Histoire d’une filature

Le 18 avril1893, Carlos Masurel-Leclercq, alors âgé de 31 ans et demeurant 78 boulevard de Paris, demande l’autorisation de construire une filature de coton sur le boulevard de Fourmies. Cette voie, récemment construite, s’arrête alors à la place de l’Avenir (future place Spriet).  Sa prolongation jusqu’à la future avenue Motte ne sera pas décidée avant 1896. L’usine sera construite sur un terrain situé à droite en venant de la place du Travail, et s’étendant jusqu’à la rue Henri Régnault. La façade de l’usine doit se prolonger vers la gauche par un mur de clôture interrompu par un portail d’accès, lui même suivi de la maison du concierge. Le bâtiment compte trois étages et six modules d’une fenêtre surmontés chacun d’un toit pointu, ainsi qu’une tour abritant un monte-charge.

Le plan original – Document archives municipales

Ce sont les premières années d’existence du boulevard, et on y trouve seulement l’usine Ternynck et fils, et l’estaminet Dubron. En 1903, notre filature prend le numéro 20, alors que le numéro 1, première maison sur le trottoir d’en face, abrite le directeur de l’usine H. Rive. Au 28, juste à côté de la maison du concierge, s’installe l’estaminet Herbaut.

En 1905, la filature change de raison sociale, et prend le nom de Dazin-Motte Fils. Le nouveau propriétaire demande en 1909 l’autorisation d’agrandir l’usine. Le plan joint à la demande prévoit 7 modules-fenêtres supplémentaires identiques aux anciens, mais sans la toiture en pointe correspondant.

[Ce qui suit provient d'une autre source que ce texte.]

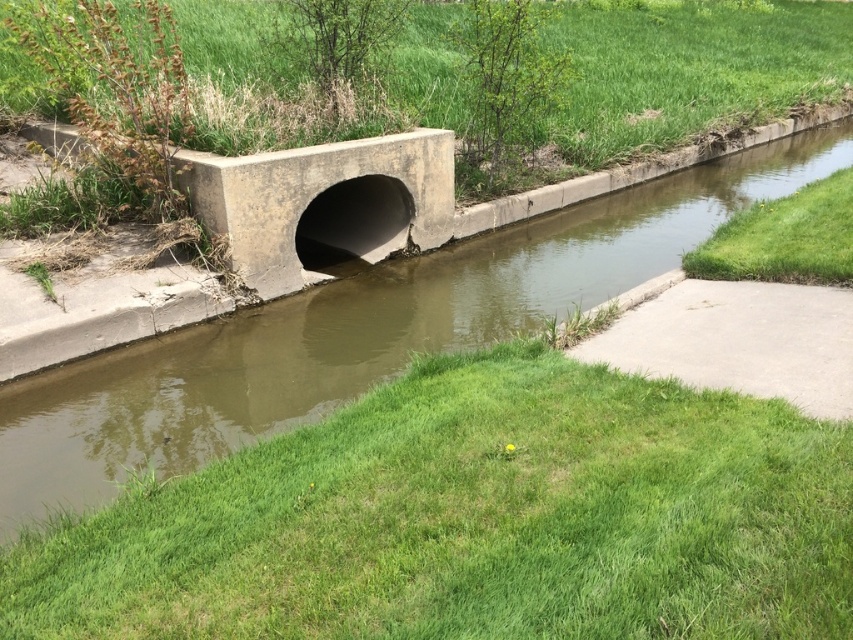
Question: Is green grass at lower center bigger than brown concrete stream at center?

Choices:
 (A) no
 (B) yes

Answer: (A)

Question: Which of the following is the closest to the observer?

Choices:
 (A) green grass at lower center
 (B) green grass at lower right

Answer: (A)

Question: Can you confirm if green grass at lower center is positioned below green grass at lower right?

Choices:
 (A) yes
 (B) no

Answer: (A)

Question: Among these points, which one is nearest to the camera?

Choices:
 (A) (695, 308)
 (B) (122, 577)
 (C) (727, 236)
 (D) (561, 212)

Answer: (B)

Question: Based on their relative distances, which object is farther from the green grass at lower center?

Choices:
 (A) brown concrete stream at center
 (B) green grass at lower right
 (C) gray concrete at lower right

Answer: (B)

Question: Is gray concrete at lower right closer to camera compared to green grass at lower right?

Choices:
 (A) no
 (B) yes

Answer: (B)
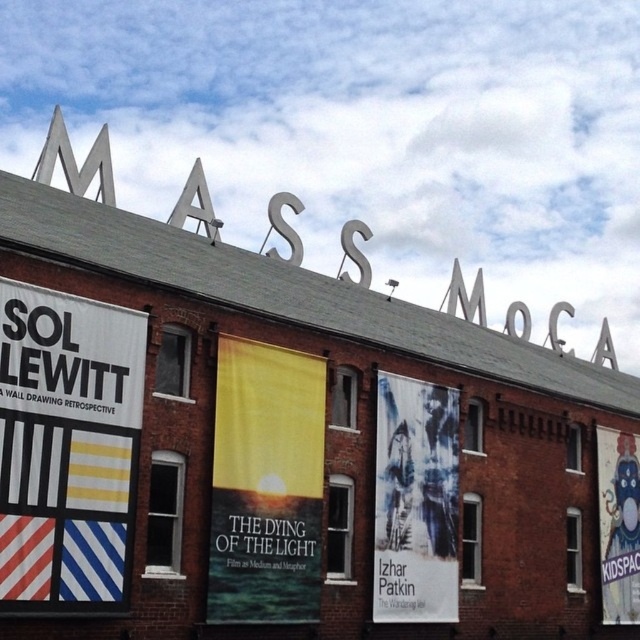
You are standing in front of the building and want to read the text on the blue fabric poster at center. Can you read it clearly from your current position?

The blue fabric poster at center is 39.44 meters from viewer, so you cannot read it clearly from your current position.

You are standing in front of the MASS MOCA building and want to locate the white paper banner at left. According to the coordinates provided, where exactly should you look to find it?

The white paper banner at left is located at coordinates point (67, 448), so you should look to the upper left area of the building since the x coordinate 0.700 indicates the left side and y coordinate 0.105 indicates the upper part.

You are an event planner trying to hang two fabric posters for an upcoming exhibition. The blue fabric poster at center and the cartoonish fabric poster at right are to be displayed on a wall that can only accommodate items up to the height of the taller poster. Which poster should you choose to ensure it fits without modification?

The cartoonish fabric poster at right is taller than the blue fabric poster at center, so you should choose the cartoonish fabric poster at right to ensure it fits within the wall height limit.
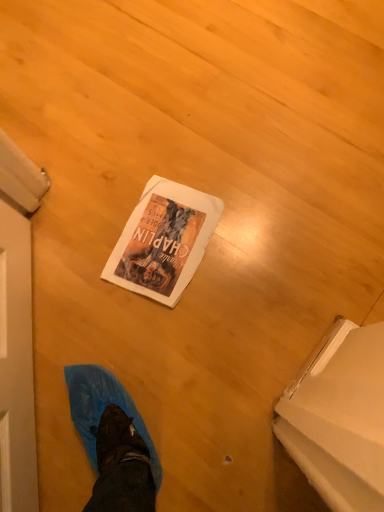
I want to click on white paper comic book at center, so click(163, 241).

Image resolution: width=384 pixels, height=512 pixels. Describe the element at coordinates (163, 241) in the screenshot. I see `white paper comic book at center` at that location.

At what (x,y) coordinates should I click in order to perform the action: click on white paper comic book at center. Please return your answer as a coordinate pair (x, y). Image resolution: width=384 pixels, height=512 pixels. Looking at the image, I should click on (163, 241).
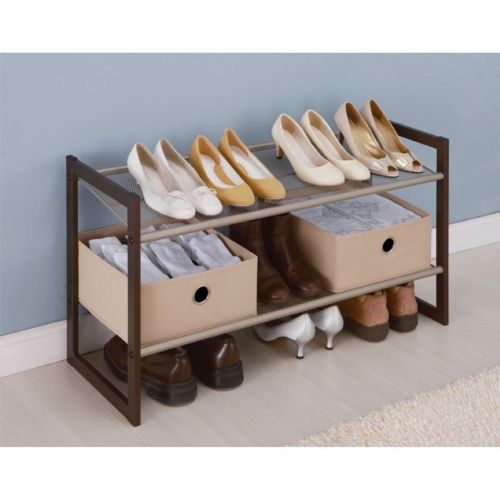
Locate an element on the screen. The image size is (500, 500). socks in box is located at coordinates (150, 269), (112, 251), (96, 248), (177, 257), (162, 239), (146, 226), (211, 251), (191, 235), (171, 224).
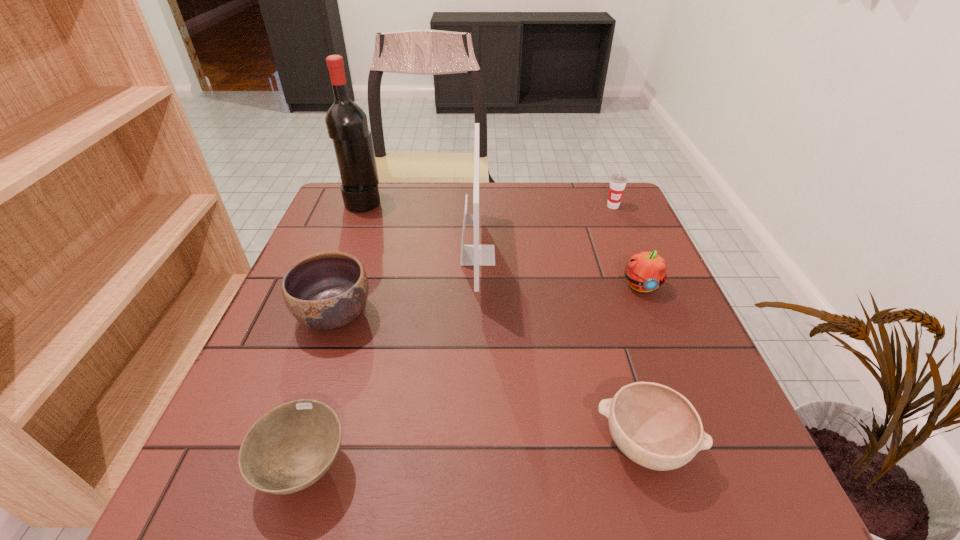
Identify the location of blank area located on the front of the tallest bowl. (286, 456).

Image resolution: width=960 pixels, height=540 pixels. Identify the location of vacant space located 0.210m on the front of the apple. (677, 378).

Identify the location of vacant space positioned on the left of the rightmost bowl. Image resolution: width=960 pixels, height=540 pixels. (484, 444).

Identify the location of wine bottle that is at the far edge. (346, 122).

Locate an element on the screen. The image size is (960, 540). monitor at the far edge is located at coordinates (476, 255).

This screenshot has width=960, height=540. What are the coordinates of `cup that is at the far edge` in the screenshot? It's located at (618, 182).

Locate an element on the screen. This screenshot has width=960, height=540. wine bottle located at the left edge is located at coordinates (346, 122).

At what (x,y) coordinates should I click in order to perform the action: click on cup that is at the right edge. Please return your answer as a coordinate pair (x, y). Looking at the image, I should click on (618, 182).

Identify the location of apple that is at the right edge. The height and width of the screenshot is (540, 960). (645, 271).

At what (x,y) coordinates should I click in order to perform the action: click on bowl located in the right edge section of the desktop. Please return your answer as a coordinate pair (x, y). The width and height of the screenshot is (960, 540). Looking at the image, I should click on (655, 426).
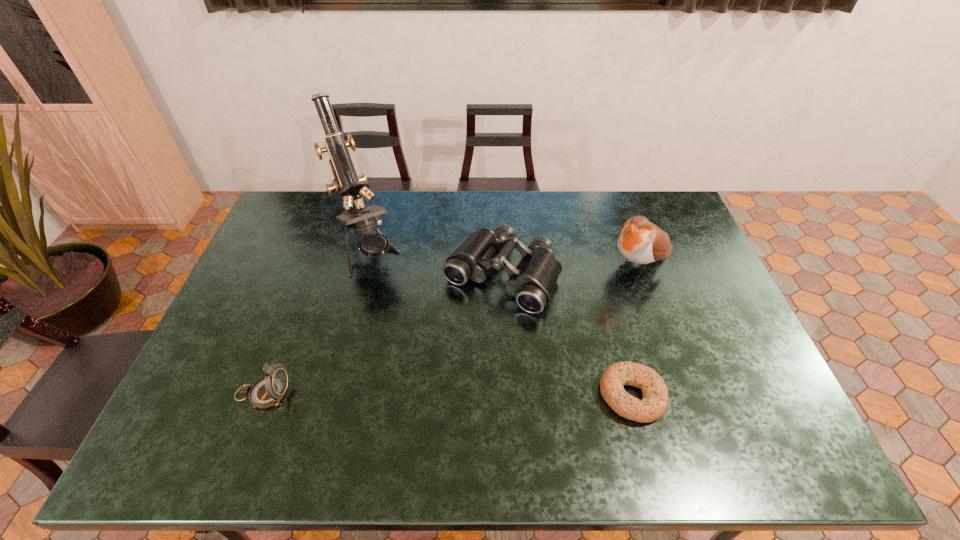
This screenshot has width=960, height=540. Find the location of `compass`. compass is located at coordinates (268, 391).

Where is `bagel`? This screenshot has width=960, height=540. bagel is located at coordinates (653, 405).

The height and width of the screenshot is (540, 960). What are the coordinates of `bird` in the screenshot? It's located at (640, 241).

Image resolution: width=960 pixels, height=540 pixels. What are the coordinates of `the tallest object` in the screenshot? It's located at (349, 185).

Image resolution: width=960 pixels, height=540 pixels. I want to click on the third object from right to left, so click(532, 282).

This screenshot has width=960, height=540. I want to click on vacant space positioned on the face of the compass, so click(378, 394).

Find the location of `blank space located on the back of the bagel`. blank space located on the back of the bagel is located at coordinates (600, 275).

Where is `vacant area situated at the face of the second tallest object`? vacant area situated at the face of the second tallest object is located at coordinates (545, 328).

You are a GUI agent. You are given a task and a screenshot of the screen. Output one action in this format:
    pyautogui.click(x=<x>, y=<y>)
    Task: Click on the vacant area situated at the face of the second tallest object
    The image size is (960, 540).
    Given the screenshot: What is the action you would take?
    pyautogui.click(x=563, y=316)

At what (x,y) coordinates should I click in order to perform the action: click on free space located 0.280m at the face of the second tallest object. Please return your answer as a coordinate pair (x, y). Looking at the image, I should click on (553, 323).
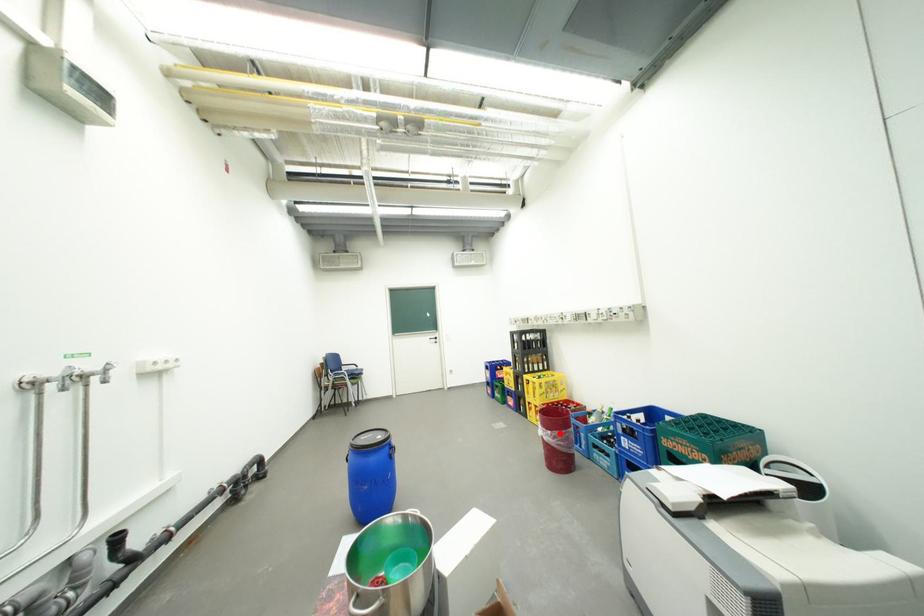
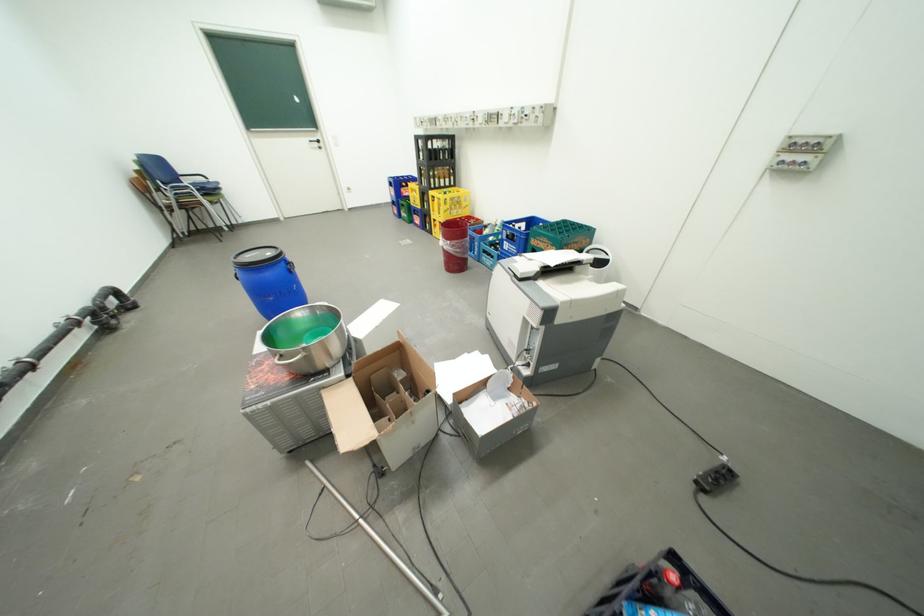
Question: I am providing you with two images of the same scene from different viewpoints. A red point is shown in image1. For the corresponding object point in image2, is it positioned nearer or farther from the camera?

Choices:
 (A) Nearer
 (B) Farther

Answer: (A)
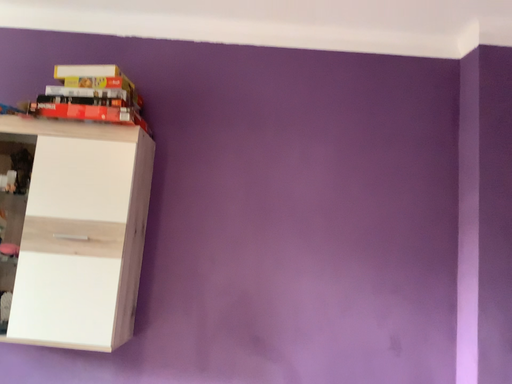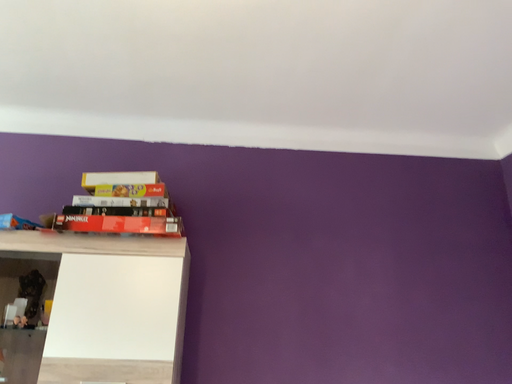
Question: Which way did the camera rotate in the video?

Choices:
 (A) rotated upward
 (B) rotated downward

Answer: (A)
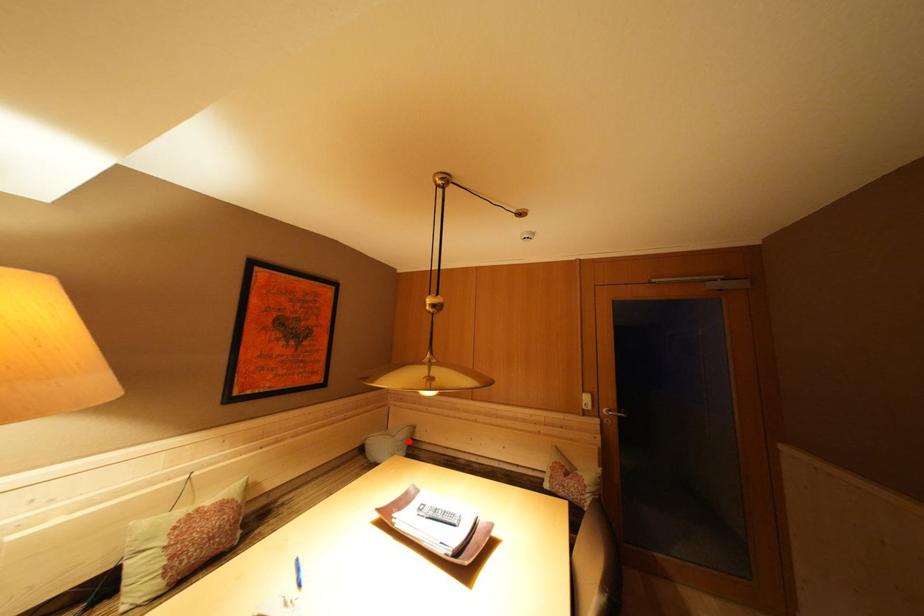
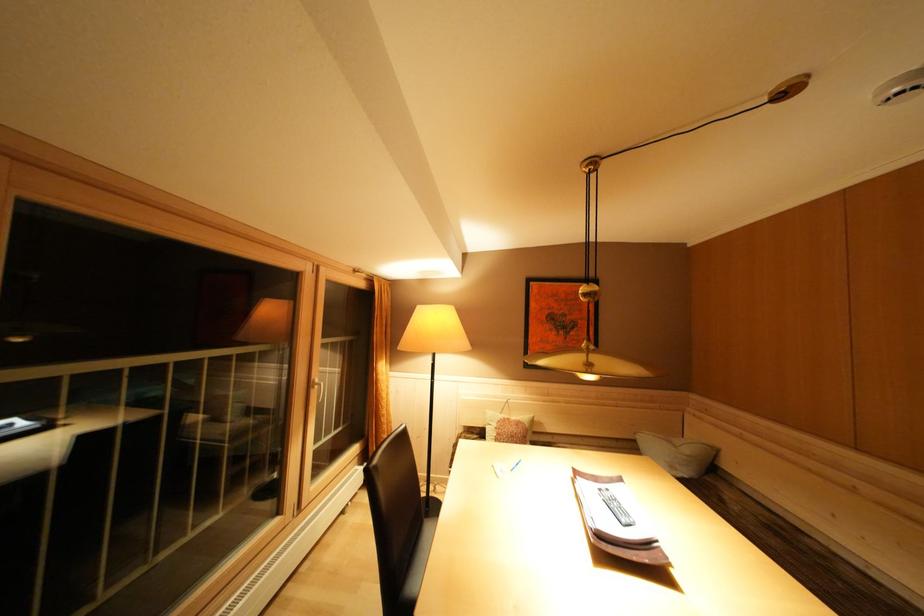
In the second image, find the point that corresponds to the highlighted location in the first image.

(695, 456)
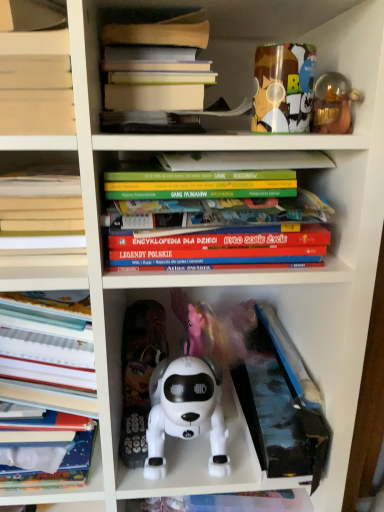
Question: Is hardcover books at center, positioned as the third book in bottom-to-top order, closer to the viewer compared to white plastic toy dog at center, placed as the 4th toy when sorted from right to left?

Choices:
 (A) no
 (B) yes

Answer: (B)

Question: Could you tell me if hardcover books at center, the second book viewed from the top, is turned towards white plastic toy dog at center, acting as the second toy starting from the bottom?

Choices:
 (A) no
 (B) yes

Answer: (A)

Question: Is hardcover books at center, positioned as the third book in bottom-to-top order, not inside white plastic toy dog at center, placed as the 4th toy when sorted from right to left?

Choices:
 (A) yes
 (B) no

Answer: (A)

Question: Would you say hardcover books at center, positioned as the third book in bottom-to-top order, contains white plastic toy dog at center, placed as the 4th toy when sorted from right to left?

Choices:
 (A) yes
 (B) no

Answer: (B)

Question: Considering the relative positions of hardcover books at center, positioned as the third book in bottom-to-top order, and white plastic toy dog at center, which is the 3th toy in top-to-bottom order, in the image provided, is hardcover books at center, positioned as the third book in bottom-to-top order, to the right of white plastic toy dog at center, which is the 3th toy in top-to-bottom order, from the viewer's perspective?

Choices:
 (A) no
 (B) yes

Answer: (B)

Question: Is white plastic robot dog at center, placed as the 3th toy when sorted from right to left, bigger or smaller than hardcover book at left, which is the second book in bottom-to-top order?

Choices:
 (A) big
 (B) small

Answer: (A)

Question: Is point (175, 396) positioned closer to the camera than point (81, 274)?

Choices:
 (A) closer
 (B) farther

Answer: (B)

Question: In the image, is white plastic robot dog at center, which ranks as the second toy in left-to-right order, positioned in front of or behind hardcover book at left, acting as the third book starting from the top?

Choices:
 (A) behind
 (B) front

Answer: (A)

Question: Is white plastic robot dog at center, which ranks as the second toy in left-to-right order, inside the boundaries of hardcover book at left, acting as the third book starting from the top, or outside?

Choices:
 (A) outside
 (B) inside

Answer: (A)

Question: Considering the relative positions of hardcover books at upper center, which is the 1th book from top to bottom, and translucent glass figurine at upper right, placed as the 1th toy when sorted from right to left, in the image provided, is hardcover books at upper center, which is the 1th book from top to bottom, to the left or to the right of translucent glass figurine at upper right, placed as the 1th toy when sorted from right to left,?

Choices:
 (A) left
 (B) right

Answer: (A)

Question: In terms of height, does hardcover books at upper center, which is the 1th book from top to bottom, look taller or shorter compared to translucent glass figurine at upper right, which is counted as the third toy, starting from the bottom?

Choices:
 (A) short
 (B) tall

Answer: (B)

Question: Is hardcover books at upper center, which is the 1th book from top to bottom, wider or thinner than translucent glass figurine at upper right, which is the fourth toy from left to right?

Choices:
 (A) wide
 (B) thin

Answer: (A)

Question: From the image's perspective, is hardcover books at upper center, which is the 1th book from top to bottom, located above or below translucent glass figurine at upper right, placed as the 1th toy when sorted from right to left?

Choices:
 (A) below
 (B) above

Answer: (B)

Question: From the image's perspective, is hardcover book at left, acting as the third book starting from the top, positioned above or below white plastic toy dog at center, which ranks as the first toy in left-to-right order?

Choices:
 (A) above
 (B) below

Answer: (A)

Question: From a real-world perspective, is hardcover book at left, which is the second book in bottom-to-top order, above or below white plastic toy dog at center, acting as the second toy starting from the bottom?

Choices:
 (A) below
 (B) above

Answer: (B)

Une nouvelle demande d’agrandissement est faite en 1927. L’entreprise se préoccupe du bien-être de ses employées, avec une demande de construction pour une garderie d’enfants déposée en 1926. On distingue également sur les photos aériennes des jardins aménagés pour les ouvriers près de l’usine le long de la rue Bernard Palissy. Une photo datant des années 30 montre par ailleurs que la tour d’angle a été surélevée de deux étages.

Photo collection Bernard Thiebaut

Les photos aériennes depuis les années 30 montrent l’usine dans son état définitif. On y voit nettement deux extensions au bâtiment principal, ne comportant pas de toits pointus comme la construction d’origine. On distingue également les jardins ouvriers et la disposition interne de l’usine avec un bâtiment derrière la maison du concierge et deux bâtiments annexes situés le long de la rue Henri Régnault.

Photo IGN 1962

Cette photo nous montre l’usine à la fin de son existence, puisqu’elle va disparaître en 1963.Un reportage de la Voix du Nord de l’époque nous montre le bâtiment en cours de démolition et nous apprend que les travaux ont donné lieu à un accident puisque le vent, soufflant en tempête, a fait s’écrouler un mur affaibli par les travaux, tuant un ouvrier qui se trouvait là.

Photo La Voix du Nord

Le terrain de l’ancienne usine reste en friche très longtemps, et des photos de 1970 nous montrent cette zone transformée en terrain vague, les restes des anciens bâtiments, et de nombreux gravats. Cette situation perdure au delà de la construction de la résidence Palissy, érigée à l’emplacement du bâtiment principal de la filature.

Documents archives municipales

Ainsi se scelle le destin d’une des nombreuses entreprises textiles roubaisiennes, qui prélude à bien d’autres disparitions.